Voici un livre passionnant. Si la pensée libérale semble aujourd'hui dominée partout dans le monde, il n'en fut pas toujours ainsi. Ce livre nous rappelle qu'au milieu du siècle dernier, la pensée libérale semblait condamnée face à la montée de la conscience de classe dans tous les pays industrialisés. Les salariés étant plus nombreux que les détenteurs du capital, la prise du pouvoir du travailleur semblait en effet inévitable dans les sociétés démocratiques. La mise en place des congés payés, la liberté syndicale, la sécurité sociale, tous ces indicateurs confirmaient que la pensée « socialiste » allait finir par l'emporter sur la pensée « libérale ».
Il restait alors deux possibilités aux philosophes du libéralisme pour éviter le pire. Soit supprimer la démocratie, ce qui n'était guère envisageable. Soit attaquer la pensée socialiste de l'intérieur et faire des travailleurs des capitalistes, c'est-à-dire des détenteurs de capital. À partir de là, les gouvernements libéraux ont tout fait pour donner un petit capital aux salariés. Ils ont facilité l'accès à la propriété, encouragé la mise en place des participations, etc.
Ainsi, les salariés ont petit à petit amassé un petit capital et fini par penser non plus comme des travailleurs, mais comme des chefs d'entreprises. Les valeurs libérales de maximisation du profit ont petit à petit conquis les esprits de la majorité des citoyens.

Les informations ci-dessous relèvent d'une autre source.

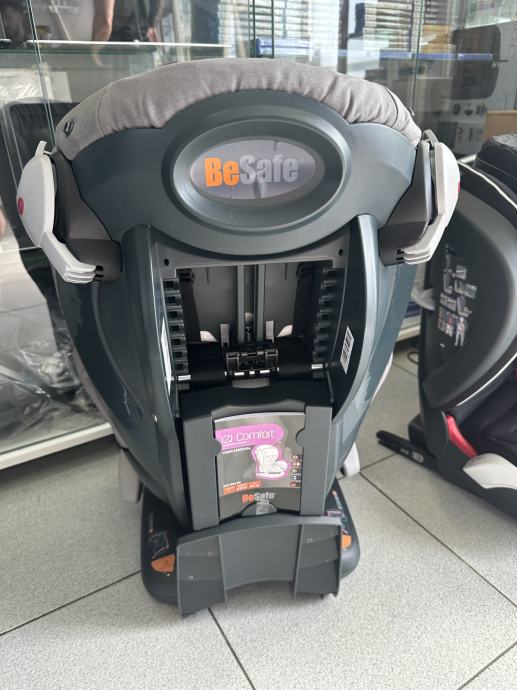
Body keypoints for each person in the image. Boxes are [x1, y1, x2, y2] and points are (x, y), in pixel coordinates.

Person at [92, 0, 164, 43]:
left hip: (112, 35)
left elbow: (106, 22)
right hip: (140, 33)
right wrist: (152, 24)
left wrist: (94, 49)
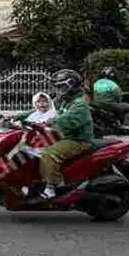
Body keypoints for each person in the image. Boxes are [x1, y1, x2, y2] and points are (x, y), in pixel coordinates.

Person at [35, 69, 94, 200]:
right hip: (62, 136)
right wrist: (18, 118)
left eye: (61, 86)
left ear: (71, 85)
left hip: (78, 140)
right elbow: (42, 110)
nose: (58, 89)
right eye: (57, 86)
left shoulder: (80, 104)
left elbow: (65, 121)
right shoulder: (61, 100)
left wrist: (48, 123)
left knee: (49, 154)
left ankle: (52, 187)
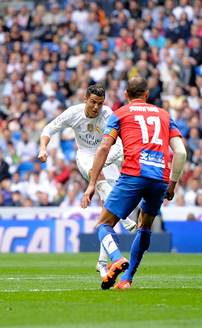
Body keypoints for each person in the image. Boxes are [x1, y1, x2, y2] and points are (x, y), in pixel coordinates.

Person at [81, 77, 186, 290]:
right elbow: (181, 152)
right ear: (147, 95)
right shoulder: (165, 115)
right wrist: (172, 184)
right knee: (144, 227)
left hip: (133, 175)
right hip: (160, 178)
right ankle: (127, 279)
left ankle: (116, 258)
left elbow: (103, 148)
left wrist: (92, 183)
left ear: (126, 95)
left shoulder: (120, 114)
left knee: (103, 224)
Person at [38, 85, 137, 277]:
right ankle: (124, 216)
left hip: (109, 153)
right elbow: (49, 128)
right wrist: (43, 148)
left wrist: (105, 161)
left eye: (100, 103)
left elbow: (121, 144)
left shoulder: (109, 114)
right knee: (97, 176)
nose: (97, 107)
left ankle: (102, 262)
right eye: (93, 102)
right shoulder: (73, 113)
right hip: (85, 156)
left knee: (107, 212)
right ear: (85, 99)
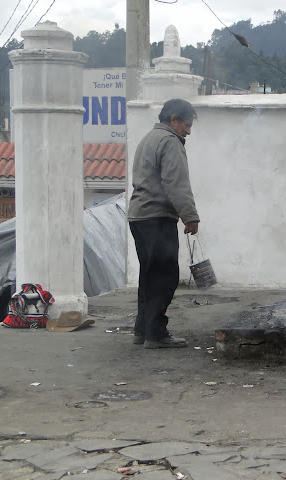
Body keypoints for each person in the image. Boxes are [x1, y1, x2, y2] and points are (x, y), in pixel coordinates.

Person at [127, 98, 200, 349]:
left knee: (149, 275)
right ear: (174, 120)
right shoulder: (170, 142)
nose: (188, 131)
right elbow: (176, 182)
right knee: (165, 276)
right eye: (187, 125)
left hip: (138, 216)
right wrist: (190, 216)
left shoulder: (148, 139)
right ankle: (156, 333)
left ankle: (142, 330)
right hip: (157, 217)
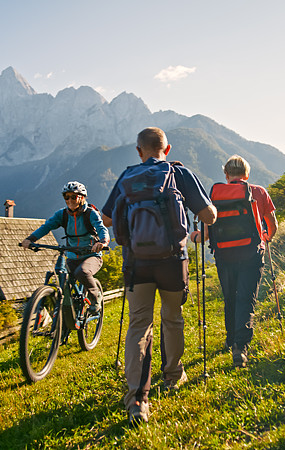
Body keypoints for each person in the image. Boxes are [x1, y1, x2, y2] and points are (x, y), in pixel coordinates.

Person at [101, 127, 216, 426]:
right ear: (167, 149)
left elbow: (107, 219)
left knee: (139, 324)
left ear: (138, 151)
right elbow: (209, 216)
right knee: (172, 316)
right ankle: (173, 375)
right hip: (172, 260)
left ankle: (137, 400)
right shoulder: (179, 173)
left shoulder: (127, 176)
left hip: (136, 263)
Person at [192, 155, 277, 369]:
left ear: (227, 175)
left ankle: (230, 339)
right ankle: (240, 347)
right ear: (247, 174)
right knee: (246, 298)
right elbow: (272, 224)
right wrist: (265, 238)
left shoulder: (215, 196)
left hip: (224, 256)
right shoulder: (258, 192)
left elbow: (206, 233)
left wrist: (195, 237)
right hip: (251, 253)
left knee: (230, 297)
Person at [21, 181, 110, 314]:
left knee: (83, 272)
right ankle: (64, 319)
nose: (69, 200)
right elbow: (46, 227)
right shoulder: (62, 215)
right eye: (66, 197)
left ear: (82, 198)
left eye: (73, 197)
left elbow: (101, 228)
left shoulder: (90, 214)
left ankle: (96, 296)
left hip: (91, 255)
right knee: (61, 279)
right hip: (72, 255)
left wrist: (102, 242)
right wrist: (30, 239)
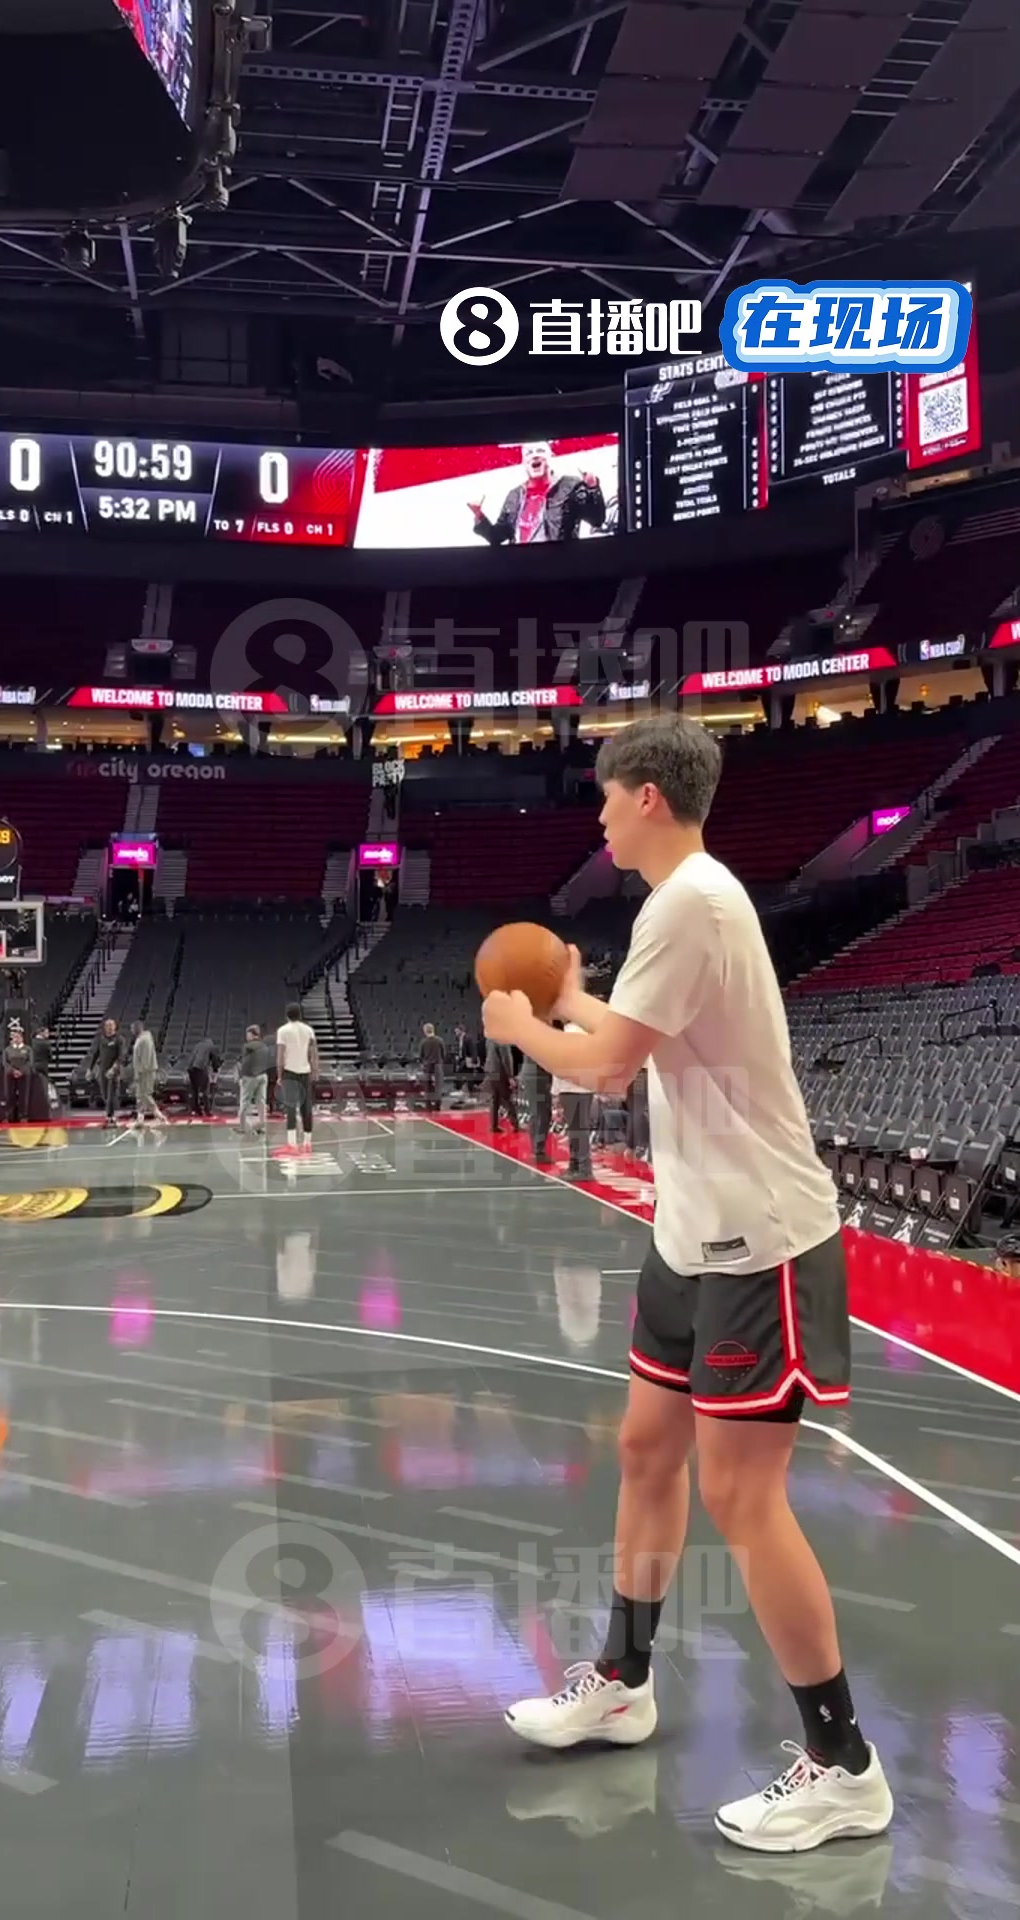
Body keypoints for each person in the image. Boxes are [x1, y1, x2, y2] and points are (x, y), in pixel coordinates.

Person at [481, 713, 892, 1854]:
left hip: (762, 1243)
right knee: (645, 1449)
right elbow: (643, 1034)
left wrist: (522, 1025)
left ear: (648, 797)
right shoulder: (684, 905)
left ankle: (844, 1766)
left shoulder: (692, 902)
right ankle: (623, 1681)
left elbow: (610, 1067)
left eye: (607, 796)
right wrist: (568, 998)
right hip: (690, 1240)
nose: (600, 816)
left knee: (744, 1498)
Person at [469, 442, 606, 546]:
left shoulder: (570, 486)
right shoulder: (514, 496)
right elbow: (496, 537)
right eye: (529, 453)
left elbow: (597, 520)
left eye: (540, 451)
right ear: (524, 463)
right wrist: (479, 514)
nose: (534, 456)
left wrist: (592, 488)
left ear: (549, 457)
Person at [277, 1001, 318, 1153]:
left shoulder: (283, 1031)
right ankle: (307, 1143)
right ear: (300, 1014)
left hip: (289, 1071)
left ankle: (292, 1143)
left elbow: (280, 1055)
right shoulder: (309, 1030)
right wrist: (314, 1070)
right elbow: (313, 1053)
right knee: (306, 1107)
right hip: (305, 1071)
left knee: (290, 1106)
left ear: (287, 1015)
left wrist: (279, 1074)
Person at [555, 1025, 593, 1180]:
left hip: (569, 1089)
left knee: (575, 1130)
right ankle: (578, 1166)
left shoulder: (564, 1038)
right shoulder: (589, 1038)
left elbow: (557, 1066)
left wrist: (555, 1091)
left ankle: (580, 1167)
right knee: (580, 1130)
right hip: (585, 1089)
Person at [91, 1017, 126, 1124]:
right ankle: (109, 1112)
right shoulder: (101, 1039)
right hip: (102, 1069)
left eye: (111, 1025)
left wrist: (113, 1069)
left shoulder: (119, 1039)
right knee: (105, 1093)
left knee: (111, 1093)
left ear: (115, 1026)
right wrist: (90, 1068)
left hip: (114, 1071)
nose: (109, 1027)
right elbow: (96, 1054)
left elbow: (121, 1057)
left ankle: (110, 1115)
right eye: (107, 1025)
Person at [131, 1020, 166, 1125]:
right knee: (140, 1096)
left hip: (145, 1072)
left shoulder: (145, 1040)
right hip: (141, 1071)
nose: (131, 1030)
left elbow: (145, 1058)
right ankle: (140, 1118)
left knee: (145, 1094)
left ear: (138, 1028)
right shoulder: (140, 1039)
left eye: (132, 1028)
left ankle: (159, 1115)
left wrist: (140, 1072)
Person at [520, 1054, 552, 1165]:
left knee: (536, 1112)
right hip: (538, 1075)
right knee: (543, 1113)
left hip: (531, 1073)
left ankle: (536, 1148)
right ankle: (539, 1150)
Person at [239, 1023, 270, 1136]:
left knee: (245, 1101)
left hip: (250, 1076)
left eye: (247, 1034)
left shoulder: (247, 1046)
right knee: (261, 1102)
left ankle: (244, 1127)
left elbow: (245, 1063)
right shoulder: (264, 1046)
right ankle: (262, 1126)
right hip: (263, 1076)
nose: (246, 1037)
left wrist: (241, 1077)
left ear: (251, 1034)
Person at [484, 1037, 518, 1134]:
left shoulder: (489, 1039)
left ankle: (493, 1125)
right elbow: (506, 1059)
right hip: (499, 1072)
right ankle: (515, 1124)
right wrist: (510, 1076)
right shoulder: (503, 1040)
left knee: (494, 1099)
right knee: (507, 1098)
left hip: (490, 1071)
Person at [2, 1024, 32, 1123]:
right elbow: (5, 1063)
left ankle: (23, 1116)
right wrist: (13, 1071)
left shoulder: (28, 1049)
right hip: (10, 1075)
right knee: (9, 1095)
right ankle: (9, 1116)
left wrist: (21, 1071)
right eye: (15, 1037)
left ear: (22, 1038)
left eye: (18, 1037)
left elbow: (30, 1062)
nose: (16, 1039)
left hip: (24, 1075)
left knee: (24, 1096)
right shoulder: (7, 1050)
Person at [188, 1036, 220, 1119]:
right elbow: (215, 1059)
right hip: (201, 1067)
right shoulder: (211, 1046)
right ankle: (207, 1111)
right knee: (205, 1090)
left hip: (191, 1068)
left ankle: (196, 1110)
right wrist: (215, 1069)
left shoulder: (198, 1045)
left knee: (194, 1090)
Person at [419, 1022, 445, 1112]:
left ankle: (428, 1106)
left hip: (427, 1066)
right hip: (438, 1066)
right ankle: (437, 1106)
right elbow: (443, 1054)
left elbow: (421, 1056)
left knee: (427, 1087)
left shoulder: (423, 1042)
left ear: (425, 1031)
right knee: (438, 1086)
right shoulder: (440, 1040)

Ce phénomène a atteint son apogée au milieu des années 80 avec Thatcher et Reagan, qui se sont toujours revendiqués de cette pensée. À partir de la fin des années 80 et la montée en puissance des bourses, tout a changé. Les grandes entreprises avaient besoin d'attirer les grands investisseurs pour financer des investissements de plus en plus colossaux dans le cadre de la mondialisation. Petit à petit, la valeur de l'action d'une entreprise est devenue plus importante que ses profits. Les entreprises veillent davantage au cours de leurs actions qu'à leur chiffre d'affaires, car leur obsession est d'attirer les investisseurs. Pour preuve, il suffit de regarder où sont réinvestis en priorité les bénéfices des grandes entreprises. Les bénéfices ne sont pas réinvestis dans l'appareil de production qui permettrait d'augmenter à terme les profits, ils ne sont même pas réinvestis dans les dividendes reversés aux actionnaires. La plus grande partie des bénéfices est investie, selon ce livre, sur le second marché où les entreprises rachètent leurs propres actions afin d'en faire monter la valeur et donc d'attirer de nouveaux investisseurs.

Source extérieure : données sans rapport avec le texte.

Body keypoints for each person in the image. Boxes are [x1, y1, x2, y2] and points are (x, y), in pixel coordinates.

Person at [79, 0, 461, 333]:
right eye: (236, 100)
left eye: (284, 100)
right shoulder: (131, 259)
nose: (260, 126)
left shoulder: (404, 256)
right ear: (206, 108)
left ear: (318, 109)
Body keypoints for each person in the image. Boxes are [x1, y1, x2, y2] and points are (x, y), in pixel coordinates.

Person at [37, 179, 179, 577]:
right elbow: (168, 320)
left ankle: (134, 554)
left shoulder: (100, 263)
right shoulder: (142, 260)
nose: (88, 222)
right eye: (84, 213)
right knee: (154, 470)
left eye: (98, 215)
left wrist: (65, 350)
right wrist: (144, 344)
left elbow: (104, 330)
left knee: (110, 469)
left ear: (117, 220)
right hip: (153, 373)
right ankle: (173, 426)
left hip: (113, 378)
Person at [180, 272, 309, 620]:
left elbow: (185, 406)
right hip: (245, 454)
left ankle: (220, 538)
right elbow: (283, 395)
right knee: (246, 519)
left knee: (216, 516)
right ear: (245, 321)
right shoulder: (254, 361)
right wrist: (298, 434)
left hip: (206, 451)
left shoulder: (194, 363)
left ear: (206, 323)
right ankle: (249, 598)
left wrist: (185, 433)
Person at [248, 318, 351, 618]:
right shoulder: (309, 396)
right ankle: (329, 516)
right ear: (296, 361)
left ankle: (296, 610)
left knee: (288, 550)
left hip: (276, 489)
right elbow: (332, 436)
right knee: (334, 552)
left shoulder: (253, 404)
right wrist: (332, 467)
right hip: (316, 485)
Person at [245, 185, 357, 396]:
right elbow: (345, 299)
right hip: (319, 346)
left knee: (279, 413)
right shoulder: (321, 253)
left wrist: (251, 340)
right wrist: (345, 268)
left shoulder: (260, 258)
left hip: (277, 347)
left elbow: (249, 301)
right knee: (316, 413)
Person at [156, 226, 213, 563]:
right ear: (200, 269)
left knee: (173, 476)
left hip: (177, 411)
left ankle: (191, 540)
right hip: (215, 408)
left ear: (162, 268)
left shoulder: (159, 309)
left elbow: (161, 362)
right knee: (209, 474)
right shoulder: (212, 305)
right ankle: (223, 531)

Petit à petit, l'entreprise passe d'une économie du profit à une économie du crédit, dans laquelle le rôle principal de la direction n'est plus de faire des profits, mais de faire monter la valeur de l'entreprise en bourse. Cette évolution aura des conséquences qui iront bien au-delà du monde des entreprises. En effet, pour attirer les investisseurs vers ses entreprises, l'État est obligé de répondre à son tour aux exigences des marchés. Les marchés aiment trois choses : un coût du travail bas, des impôts faibles et des droits de propriété élevés. À partir de là, l'État a, au fil du temps, été obligé de baisser les impôts sur les sociétés et de déréglementer le marché du travail. Ainsi, les impôts sur les bénéfices sont passés de 50 à moins de 30 % en quelques années, et le droit du travail a été massacré au fil des décennies. Cette baisse des entrées fiscales a eu pour conséquence d'obliger l'État, à son tour, à emprunter auprès des investisseurs pour continuer à garantir ses missions. Ainsi, les investisseurs, après avoir capturé le marché des entreprises, ont trouvé un nouveau débouché pour leur business auprès des États.
Le troisième étage de la fusée est arrivé quelques années plus tard. Pour continuer à investir dans les États, les investisseurs leur ont demandé de réduire leurs frais de fonctionnement et les prestations sociales. Les citoyens, confrontés à des baisses de salaires d'un côté et des baisses d'aides de l'autre, n'ont plus qu'un seul recours pour continuer à maintenir leur pouvoir d'achat : le crédit. C'est ainsi qu'ont explosé les crédits à la consommation et les surendettements qui finiront par nous conduire à la crise de 2008.
Ce livre nous montre donc comment en 25 ans, le monde est passé d'une économie du profit à une économie du crédit, avec des conséquences sur la vie quotidienne de chacun.